- [EXERCICE ÉCRIT 1]:
D'après l'extrait, quel verset de l'Ancien Testament l'Évangile cite-t-il à propos du cortège ?
- [EXERCICE ÉCRIT 2]:
Résumez plus brièvement le paragraphe de l'extrait qui commence par « Mais c’est bien de règne », sans perdre ses faits principaux.
- [EXERCICE ÉCRIT 3]:
Recopiez à l'identique un passage de l'extrait : commencez aux mots "Mais c’est bien" et arrêtez-vous après "et avec nous.".

- [EXTRAIT]:
# # # # # # #
Car dans sa Passion Jésus sera seul, bien plus que le jour des Rameaux ! Lui sait vers quoi il marche. Les disciples le devinaient sans doute, comme ils l’en ont prévenu lorsqu’il leur avait annoncé qu’il se rendrait auprès des sœurs de Lazare qui venait de mourir (Jean 11 / 8. 16). Mais dans l’excitation de la résurrection de Lazare et de ce cortège triomphal, peut-être ne s’en souviennent-ils plus… ? Comme l’écrit l’évangéliste, ce cortège accomplit l’Écriture, même si ceux qui marchent ce jour-là n’en ont pas conscience… Mais au-delà du verset de Zacharie (9 / 9) cité par l’Évangile, ce cortège accomplit l’Écriture d’autre manière, qui ne sera compréhensible qu’après la crucifixion, puis la résurrection de Jésus. C’est, je vous le disais, que le cortège royal est surtout un cortège funèbre. Pour l’Évangile, dans la foi, il n’est de Messie que crucifié, il n’est de règne de Dieu que paradoxal, où victoire et défaite, puissance et faiblesse, vie et mort, échangent leurs places.
Mais c’est bien de règne qu’il s’agit : le cortège n’est pas mensonger, et la parole des Pharisiens le confirme : « le monde est allé après lui. » Ce roi paradoxal entraîne le monde à sa suite, vers la croix, vers la victoire. C’est ce que Paul confirme en retransmettant aux chrétiens de Philippes l’hymne célèbre que nous avons réentendu tout à l’heure. Mais ce matin, c’est surtout à partir du 3ème « chant du Serviteur » dans le prophète Ésaïe que nous pouvons l’entendre. Ésaïe savait-il qu’il parlait de Jésus, qui viendrait plusieurs siècles après lui ? Ses premiers lecteurs ont considéré qu’il parlait du peuple d’Israël… L’un n’empêche pas l’autre ! Mais celui qui a inspiré le prophète, à n’en pas douter le faisait écrire pour nous, à propos de Celui qui allait venir. Car c’est d’abord de lui que parle ce texte, de sa relation avec Dieu et avec nous.
# # # # # # #
- [SEGMENT DE DONNÉES]:
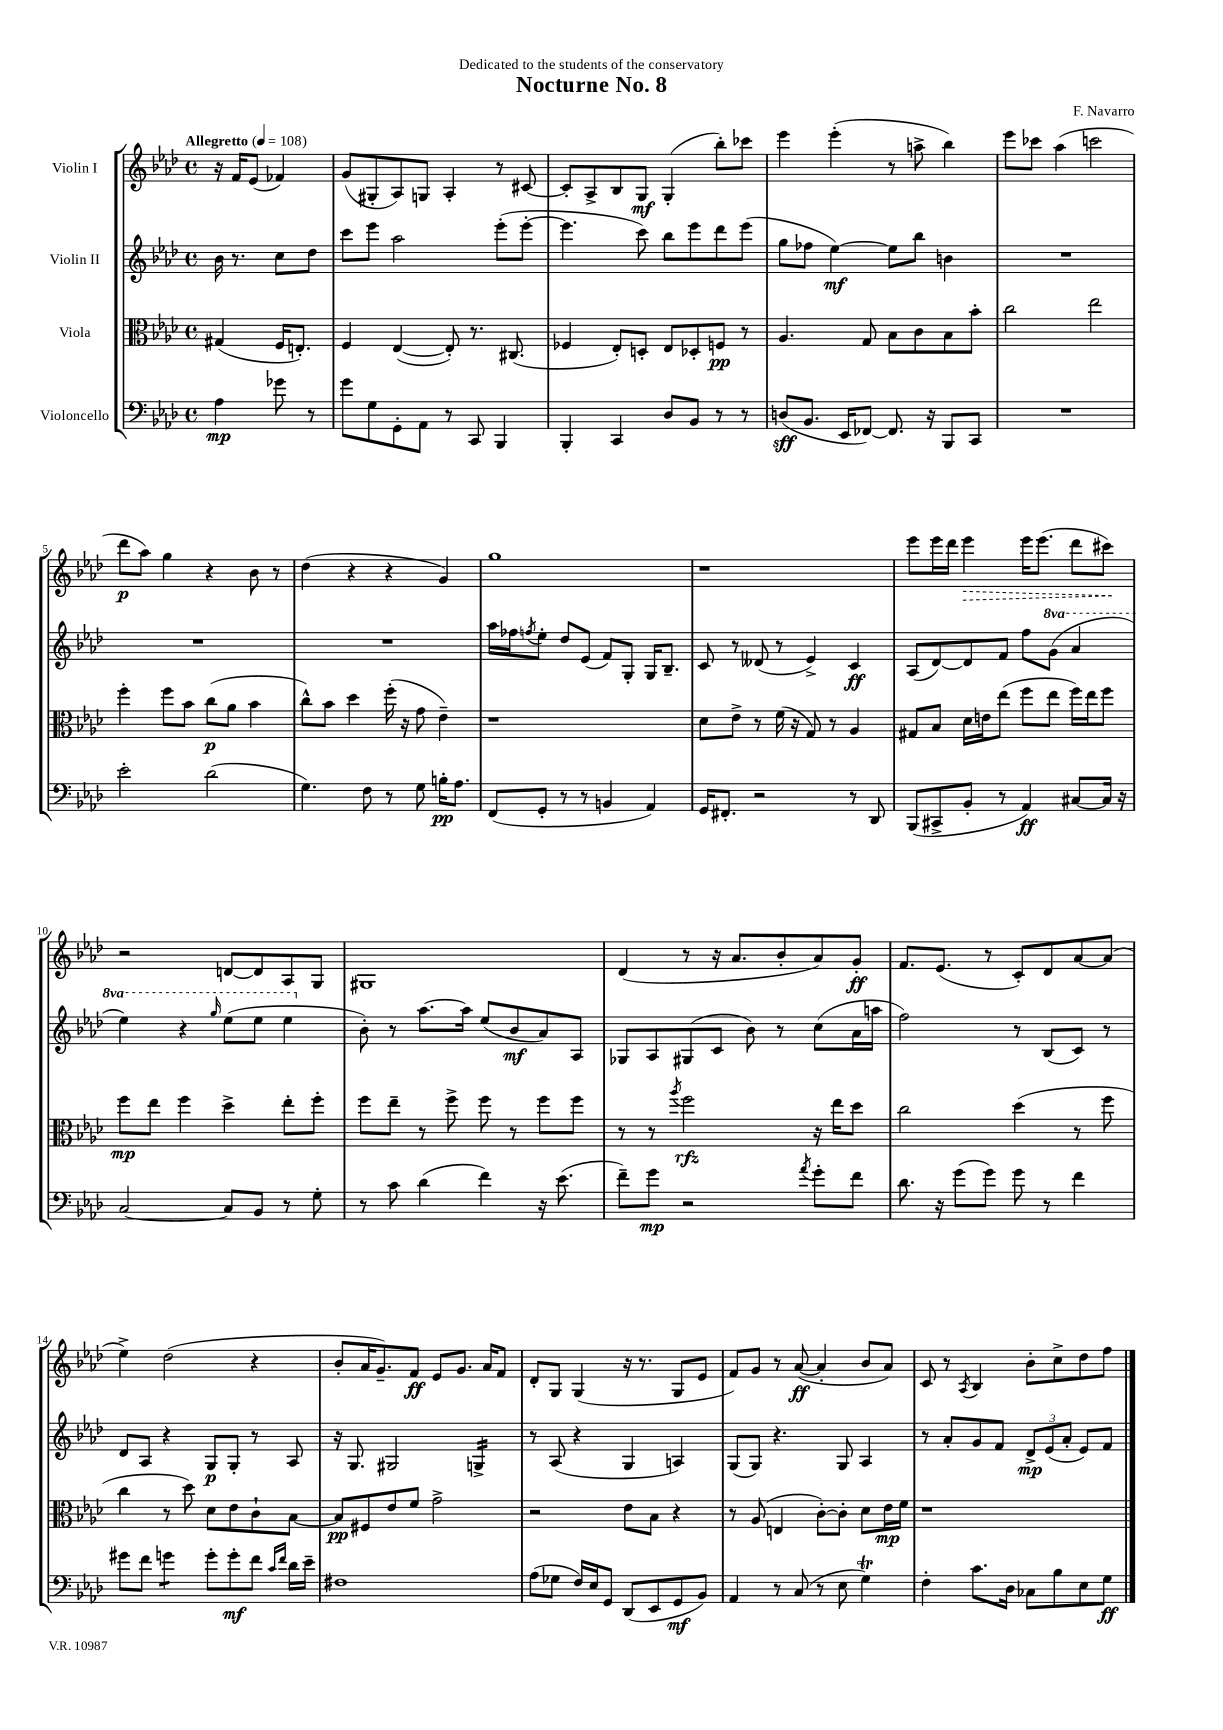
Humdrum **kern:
# # # # # # #
- [RÉPONSE ÉCRITE 1]:
Le verset de Zacharie 9 / 9.

- [RÉPONSE ÉCRITE 2]:
Il s'agit bien d'un règne, et la parole des Pharisiens le confirme : « le monde est allé après lui. » Ce roi paradoxal entraîne le monde vers la croix et la victoire. Paul le confirme dans l'hymne transmis aux chrétiens de Philippes, mais on l'entend surtout dans le 3ème « chant du Serviteur » d'Ésaïe. Ses premiers lecteurs y voyaient le peuple d'Israël, ce qui n'exclut pas une autre lecture : celui qui a inspiré le prophète le faisait écrire pour nous, à propos de Celui qui allait venir et de sa relation avec Dieu et avec nous.

- [RÉPONSE ÉCRITE 3]:
Mais c’est bien de règne qu’il s’agit : le cortège n’est pas mensonger, et la parole des Pharisiens le confirme : « le monde est allé après lui. » Ce roi paradoxal entraîne le monde à sa suite, vers la croix, vers la victoire. C’est ce que Paul confirme en retransmettant aux chrétiens de Philippes l’hymne célèbre que nous avons réentendu tout à l’heure. Mais ce matin, c’est surtout à partir du 3ème « chant du Serviteur » dans le prophète Ésaïe que nous pouvons l’entendre. Ésaïe savait-il qu’il parlait de Jésus, qui viendrait plusieurs siècles après lui ? Ses premiers lecteurs ont considéré qu’il parlait du peuple d’Israël… L’un n’empêche pas l’autre ! Mais celui qui a inspiré le prophète, à n’en pas douter le faisait écrire pour nous, à propos de Celui qui allait venir. Car c’est d’abord de lui que parle ce texte, de sa relation avec Dieu et avec nous.